- Julian Quick, 28, helps create illustrated memes highlighting bizarre comments said to him after his cancer diagnosis.
- He wants to promote open and honest conversation and discourage people from dodging the topic or using inflated language when talking to someone with cancer.
- The memes show what people living with cancer want you to know about how (not) to ‘speak cancer’.
1 December 2016 – Julian Quick, 28, lives with a rare form of bone cancer and was so dismayed by some of his friends’, family members’ and colleagues’ unwillingness and inability to speak frankly to him about his condition that he has helped create a suite of memes to help show people how (not) to ‘speak cancer’.
Julian, a keen sportsman from Weymouth, was diagnosed with Ewing’s sarcoma when he was 26. A University of Exeter sports science graduate and captain of his local rugby team, his cancer was diagnosed in 2014 after having an MRI scan for shoulder pain he suspected was due to a rugby injury. But it turned out to be a tumour. Julian has since been undergoing chemotherapy – and has noticed a change in the way some people speak to him.
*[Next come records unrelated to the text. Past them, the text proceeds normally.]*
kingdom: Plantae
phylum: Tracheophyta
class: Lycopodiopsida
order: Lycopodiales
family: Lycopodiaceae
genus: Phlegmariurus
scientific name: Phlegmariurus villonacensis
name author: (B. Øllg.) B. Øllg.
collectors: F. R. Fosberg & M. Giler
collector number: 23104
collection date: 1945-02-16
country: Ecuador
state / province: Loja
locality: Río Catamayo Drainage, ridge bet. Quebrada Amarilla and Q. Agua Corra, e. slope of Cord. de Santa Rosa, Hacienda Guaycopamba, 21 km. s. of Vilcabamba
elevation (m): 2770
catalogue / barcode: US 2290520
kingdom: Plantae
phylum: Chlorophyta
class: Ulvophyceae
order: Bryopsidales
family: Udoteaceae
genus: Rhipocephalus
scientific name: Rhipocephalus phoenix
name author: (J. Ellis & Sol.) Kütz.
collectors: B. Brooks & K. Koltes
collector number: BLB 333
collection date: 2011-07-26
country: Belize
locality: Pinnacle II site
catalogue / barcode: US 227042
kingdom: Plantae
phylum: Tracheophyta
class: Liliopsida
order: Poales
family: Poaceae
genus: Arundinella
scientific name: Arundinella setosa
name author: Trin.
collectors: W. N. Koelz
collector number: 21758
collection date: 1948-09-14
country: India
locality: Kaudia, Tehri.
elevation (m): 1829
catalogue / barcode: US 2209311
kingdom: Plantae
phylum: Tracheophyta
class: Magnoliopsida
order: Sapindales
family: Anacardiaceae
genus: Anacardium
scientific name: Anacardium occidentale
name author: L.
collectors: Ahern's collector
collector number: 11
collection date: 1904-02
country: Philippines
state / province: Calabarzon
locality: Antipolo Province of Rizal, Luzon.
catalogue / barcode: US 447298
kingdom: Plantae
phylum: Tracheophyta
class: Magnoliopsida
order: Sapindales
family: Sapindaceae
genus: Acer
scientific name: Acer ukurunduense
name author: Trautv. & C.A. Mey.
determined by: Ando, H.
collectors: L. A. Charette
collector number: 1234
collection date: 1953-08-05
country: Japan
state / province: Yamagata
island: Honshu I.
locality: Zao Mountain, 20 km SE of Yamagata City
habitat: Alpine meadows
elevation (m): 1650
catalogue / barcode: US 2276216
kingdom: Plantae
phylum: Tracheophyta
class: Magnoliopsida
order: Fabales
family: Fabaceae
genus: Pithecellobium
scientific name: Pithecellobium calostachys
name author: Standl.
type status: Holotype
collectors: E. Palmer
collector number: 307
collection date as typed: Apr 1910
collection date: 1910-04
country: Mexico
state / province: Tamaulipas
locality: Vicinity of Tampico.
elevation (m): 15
Julian comments: “Many people think that speaking to someone living with cancer will be difficult or awkward and therefore either try to avoid the subject or offer overly-dramatic ‘fighting talk’ encouragement. While my friends and family have been incredibly supportive in various different ways, some initially responded to the news of my diagnosis with silence and discomfort, and by sharing some of the stranger comments I have received, I want to help change people’s perspectives so others in my situation aren’t faced with unhelpful reactions. There’s definitely a stigma associated with talking about cancer, and when people say something they later regret, it’s often because they are trying so hard to avoid stepping on eggshells, they trip themselves up in the process. I’m hoping that by sharing my experiences, I can encourage people to try to speak more openly about cancer.”
To help spread the word, Julian has been working with AXA PPP healthcare’s Dedicated Cancer Nurses and others living with cancer to create vintage-style memes that illustrate a range of awkward situations in which they have found themselves. They include comments such as:
- “It’s lucky you didn’t have one of those ‘proper’ cancers…”
- “The chemo must have saved you a fortune on hair products…” and
- “My sister had your cancer and she just ran a marathon…”
Julian adds: “Despite good intentions, even ‘normal’, everyday conversations about sport or nights out can be awkward and peppered by inappropriate comments about my cancer. Working to recover from my cancer is the main focus in my life at the moment, so I appreciate that striking up a conversation can sometimes be difficult for friends, family and colleagues who have never experienced it before and are keen to talk about work, relationships, holiday and sport. People sometimes worry about what to say and so don’t say anything, whereas others try a more humorous approach, which could cause offence in the wrong situation. Trust me when I say that a frank, down-to-earth conversation is all that’s needed.”
AXA PPP healthcare’s research of people who have or have had cancer and returned to work* backs up Julian’s call for tackling the stigma around talking about cancer. When asked how they preferred people to talk to them about their cancer outside work, 44 per cent of those who have or have had cancer and returned to work say they’d prefer people to be frank and open about it. Twenty-two per cent say they’d like people to be empathetic and sensitive to their feelings. But in practice only 42 per cent of respondents say that people try to be frank and open when they talk to them about their cancer.
Denise Dallender, a Dedicated Cancer Nurse for AXA PPP healthcare, comments: “Talking about cancer with loved ones affected by the disease can be hard but avoiding talking about what they’re going through can leave them feeling isolated or unsupported. Everyone’s experience of living with cancer is different so it’s not surprising that many of them don’t want to hear that ‘someone I know had that’ or that they don’t feel comforted or boosted by fighting talk. Instead, just ask them how they are and encourage them to open up – they’re still the same person they were before being diagnosed with cancer.”
Julian’s experience has also inspired the healthcare company to publish a new guide called ‘Let’s Speak Cancer’ which offers practical tips to those with cancer on how to talk about it. To read or download it visit www.axappphealthcare.co.uk/speakcancer and join the conversation using #LetsSpeakCancer.
*All figures, unless otherwise stated, are from OnePoll. Total sample size was 500 adults who suffer/have suffered with cancer and returned to work. Fieldwork was undertaken in September 2016.